Interior and exterior design of the pelagic tuna longliner shofukumaru, operated by Usufuku Honten in Kesennuma City, a city in the Tohoku region. Its weight totals at 486 tons, with a capacity for 23 crew members. To catch bigeye and bluefin tuna, the crew spends 10 months of hard labor at sea, where mental and physical stress is generally said to result in a turnover rate exceeding 50 percent among its younger crew. And so, the request was to design a fishing vessel that contributes to relieving the stress and attracts the young members.
For the exterior design, the inherent beauty of the ship’s form was accentuated with a linear pattern emphasizing the hull’s curvature. Usufuku’s trademark, consisting of what is called a Chigai-yama (mountains), Hoshi (star), Ichi (one) was deconstructed, and reconstructed into a quintessentially Japanese graphic pattern. The pattern is repeated in various forms, including the onboard flooring, to unite the interior with the exterior.
The interior is also designed with straight lines. The idea was conceived from the notion that our species, not originally accustomed to spending long periods of time at sea, might be comforted by linearity reminiscent of life ashore: the straight lines of buildings, windows, doors, and smartphone and TV screens. Striped joints and rectilinear openings were mainly employed while maintaining curved surfaces in necessary locations to ensure safety, and indirect lighting that provides a sense of serenity and security also falls in straight lines.
Another issue recognized at this time was how to develop unevenness. As seen in hospital interiors, environments focused on functionality tend to be homogenous spaces, in which at times causes psychological stress for users. To avoid this, the abovementioned patterns, stripes, and materials were scattered at random and in moderation, to create spaces with different characters that the crew will not be bored with.
The last accentuating element of the design was massiveness. This also was aimed to distract the state of constant floating by designing furniture with heft—thicker-than-average tabletops and stump-like stools seemingly rooted in the floor.

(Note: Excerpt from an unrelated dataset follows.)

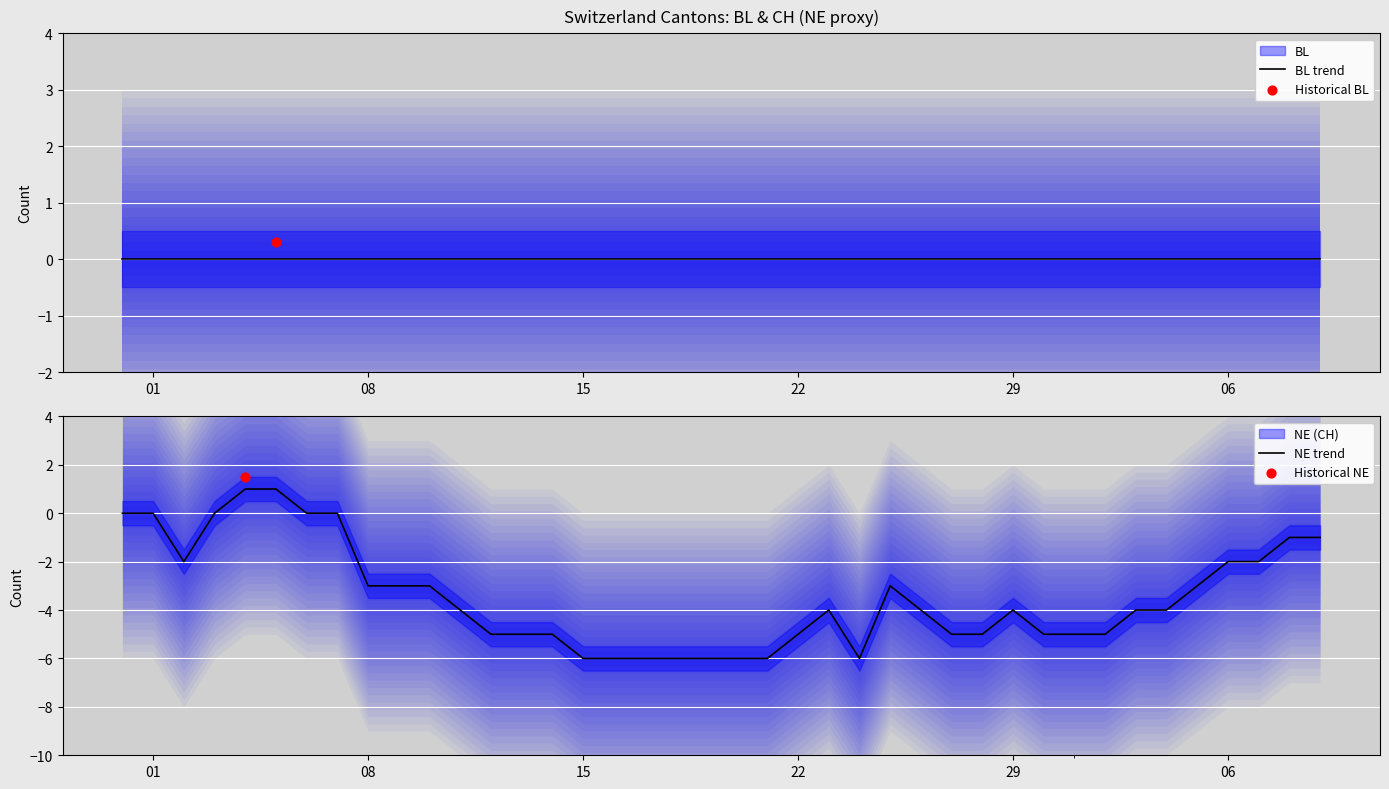

Which series has the largest total across all categories?

BL trend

With the three keywords—straight lines, unevenness, and massiveness—the design focused on incorporating the sense of security on solid ground. Lastly, the vessel is fully equipped with a Wi-Fi system—the first on a domestic tuna fishing vessel—and an increased per-person occupancy area along with a higher ceiling than the conventional interior. Further, a design aimed at alleviating the crew’s physical and mental burdens was achieved by installing slopes to facilitate the smooth transition of tuna into the hold, among various other functional improvements.